Lo que diré parecerá un absurdo, pero ese relajo obsceno nos permitía aprender. Cuando teníamos examen de biología con la maestra Carmelita, todos, ¡todos!, respondíamos correctamente la pregunta de cuáles eran las partes de una flor. Miraba a alguno de mis compañeros reírse a la hora de responder el examen, casi podía asegurar que estaba escribiendo pedúnculo o sépalo o pistilo.
Yo no tenía a la biología dentro de mis materias favoritas, pero disfrutaba mucho esas travesuras lingüísticas. Mis materias favoritas eran las materias que tenían que ver con la literatura y con el lenguaje, y las materias que estaban relacionadas con las artes plásticas.

Posdata: Miguel tuvo razón: convivimos con dos escritores en ciernes. Caralampio, actualmente es periodista, en la Ciudad de México, sus columnas están salpicadas de buen humor y de baldazos de inteligencia sutil; Esther radica en Barcelona, España, imparte talleres literarios para niños.
Miguel vive en una comunidad del estado de Michoacán.

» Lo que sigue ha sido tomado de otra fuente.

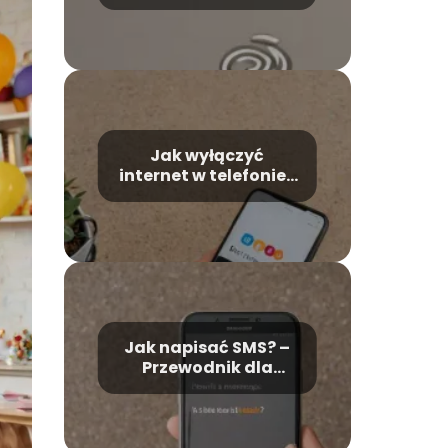
technologia?
Jak wyłączyć
internet w telefonie?
– Krok po kroku
Jak napisać SMS? –
Przewodnik dla
początkujących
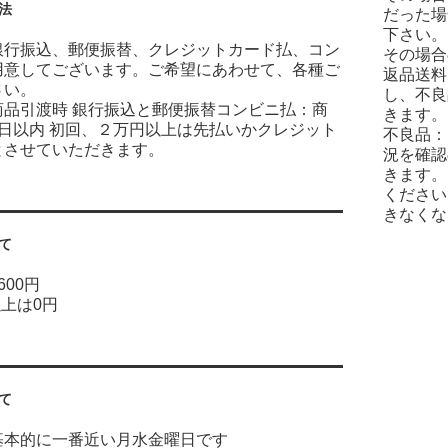
法
だった場
下さい。
銀行振込、郵便振替、クレジットカード払、コン
その場合
用意してございます。ご希望にあわせて、各種ご
返品送料
さい。
し、不良
商品引渡時 銀行振込と郵便振替コンビニ払：商
きます。
7日以内 初回、２万円以上は先払いかクレジット
不良品：
とさせていただきます。
況を確認
きます。
ください
きなくな
て
600円
以上は0円
て
基本的に一番近い月水金曜日です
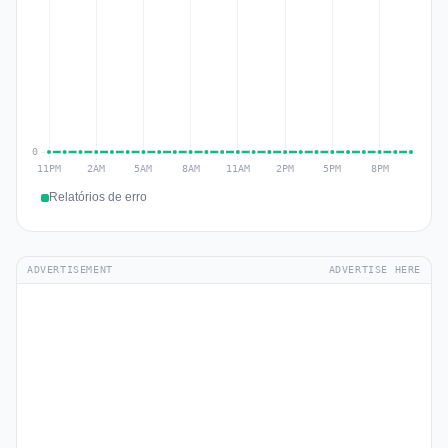
Relatórios de erro
ADVERTISEMENT
ADVERTISE HERE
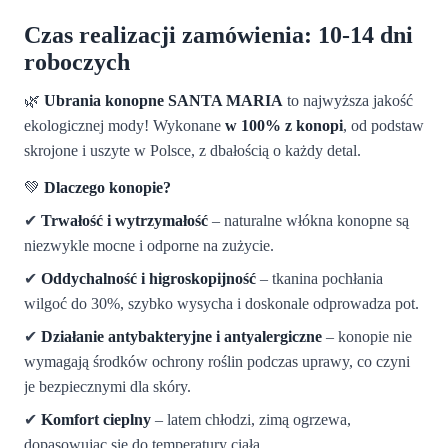
Czas realizacji zamówienia:
10-14 dni
roboczych
🌿
Ubrania konopne SANTA MARIA
to najwyższa jakość
ekologicznej mody! Wykonane
w 100% z konopi
, od podstaw
skrojone i uszyte w Polsce, z dbałością o każdy detal.
💚
Dlaczego konopie?
✔
Trwałość i wytrzymałość
– naturalne włókna konopne są
niezwykle mocne i odporne na zużycie.
✔
Oddychalność i higroskopijność
– tkanina pochłania
wilgoć do 30%, szybko wysycha i doskonale odprowadza pot.
✔
Działanie antybakteryjne i antyalergiczne
– konopie nie
wymagają środków ochrony roślin podczas uprawy, co czyni
je bezpiecznymi dla skóry.
✔
Komfort cieplny
– latem chłodzi, zimą ogrzewa,
dopasowując się do temperatury ciała.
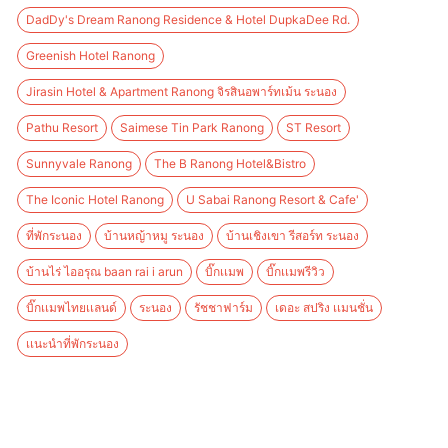
DadDy's Dream Ranong Residence & Hotel DupkaDee Rd.
Greenish Hotel Ranong
Jirasin Hotel & Apartment Ranong จิรสินอพาร์ทเม้น ระนอง
Pathu Resort
Saimese Tin Park Ranong
ST Resort
Sunnyvale Ranong
The B Ranong Hotel&Bistro
The Iconic Hotel Ranong
U Sabai Ranong Resort & Cafe'
ที่พักระนอง
บ้านหญ้าหมู ระนอง
บ้านเชิงเขา รีสอร์ท ระนอง
บ้านไร่ ไออรุณ baan rai i arun
บิ๊กเเมพ
บิ๊กเเมพรีวิว
บิ๊กเเมพไทยเเลนด์
ระนอง
รัชชาฟาร์ม
เดอะ สปริง เเมนชั่น
เเนะนำที่พักระนอง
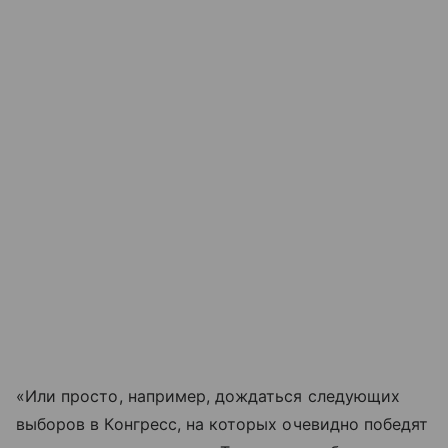
«Или просто, например, дождаться следующих
выборов в Конгресс, на которых очевидно победят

Estudió ingeniería en la UNAM, pero no ejerce su profesión, dirige una pequeña empresa que fabrica esos dulces riquísimos que se llaman Morelianas.
¿Yo? Bueno, yo soy tu amigo que te escribe cartas, acá en Comitán, Comitán de las flores. ¿Querés que juguemos a que te diga cuáles son las partes de tu flor?